AUFGABE A:
Aktualisieren Sie im Text zum Arbeitnehmerbegriff die Passage von „Der neue § 611a“ bis „zur Zeit­ar­beit 2015).“ und setzen Sie dabei „Bundesarbeitsministeriums“ an die Stelle von „Ar­beits­mi­nis­te­ri­ums“.
AUFGABE B:
Prüfen Sie, ob die Aussagen (i) bis (iii) mit dem Text zum Arbeitnehmerbegriff übereinstimmen, und beantworten Sie jede mit Ja oder Nein samt den entscheidenden Worten des Textes als wörtlichem Zitat. (i) Der Referentenentwurf des Arbeitsministeriums stammte vom 16.11.2015. (ii) Mit dem neuen § 611a BGB sollte der Begriff des Arbeitgebers gesetzlich definiert werden. (iii) Ziel der Regelung ist es, Scheinselbständigkeitskonstruktionen zu bekämpfen.

ZITIERTER TEXTAUSZUG:
□ □ □ □ □
Ge­setz­li­che De­fi­ni­ti­on des Ar­beit­neh­mer­be­griffs

Der neue § 611a BGB: Mehr Klar­heit beim The­ma Schein­selb­stän­dig­keit oder Re­ge­lungsat­trap­pe?: BMAS, Ent­wurf ei­nes Ge­set­zes zur Än­de­rung des Ar­beit­neh­mer­über­las­sungs­ge­set­zes und an­de­rer Ge­set­ze, Stand 17.02.2016
unterschiedliche Arbeitnehmer

29.03.2016. En­de No­vem­ber 2015 be­rich­te­ten wir über ei­nen Re­fe­ren­ten­ent­wurf des Ar­beits­mi­nis­te­ri­ums vom 16.11.2015 zur ei­ner Re­form der Ar­beit­neh­mer­über­las­sung (Ar­beits­recht ak­tu­ell: 5/330 Ge­setz­ent­wurf zur Zeit­ar­beit 2015).

Ein Teil die­ser um­fang­rei­chen Vor­schlä­ge zur Än­de­rung des Ar­beit­neh­mer­über­las­sungs­ge­setz (AÜG) und an­de­rer Ge­set­ze war ein neu­er § 611a Bür­ger­li­ches Ge­setz­buch (BGB), mit dem erst­mals in der Ge­schich­te des deut­schen Ar­beits­rechts der Be­griff des Ar­beit­neh­mers ge­setz­lich de­fi­niert wer­den soll­te. Da­hin­ter steht das Ziel, die miss­bräuch­li­che Um­ge­hung des Ar­beits­rechts durch Schein­selb­stän­dig­keits­kon­struk­tio­nen zu be­kämp­fen.
□ □ □ □ □
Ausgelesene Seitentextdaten
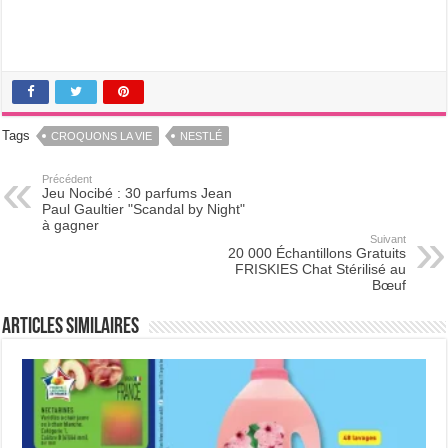
Tags
CROQUONS LA VIE
NESTLÉ
Précédent
Jeu Nocibé : 30 parfums Jean
Paul Gaultier "Scandal by Night"
à gagner
Suivant
20 000 Échantillons Gratuits
FRISKIES Chat Stérilisé au
Bœuf
Articles Similaires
□ □ □ □ □
LÖSUNG A:
Der neue § 611a BGB: Mehr Klar­heit beim The­ma Schein­selb­stän­dig­keit oder Re­ge­lungsat­trap­pe?: BMAS, Ent­wurf ei­nes Ge­set­zes zur Än­de­rung des Ar­beit­neh­mer­über­las­sungs­ge­set­zes und an­de­rer Ge­set­ze, Stand 17.02.2016
unterschiedliche Arbeitnehmer

29.03.2016. En­de No­vem­ber 2015 be­rich­te­ten wir über ei­nen Re­fe­ren­ten­ent­wurf des Bundesarbeitsministeriums vom 16.11.2015 zur ei­ner Re­form der Ar­beit­neh­mer­über­las­sung (Ar­beits­recht ak­tu­ell: 5/330 Ge­setz­ent­wurf zur Zeit­ar­beit 2015).

LÖSUNG B:
(i) Ja: „ei­nen Re­fe­ren­ten­ent­wurf des Ar­beits­mi­nis­te­ri­ums vom 16.11.2015“
(ii) Nein: „der Be­griff des Ar­beit­neh­mers ge­setz­lich de­fi­niert wer­den soll­te“
(iii) Ja: „die miss­bräuch­li­che Um­ge­hung des Ar­beits­rechts durch Schein­selb­stän­dig­keits­kon­struk­tio­nen zu be­kämp­fen“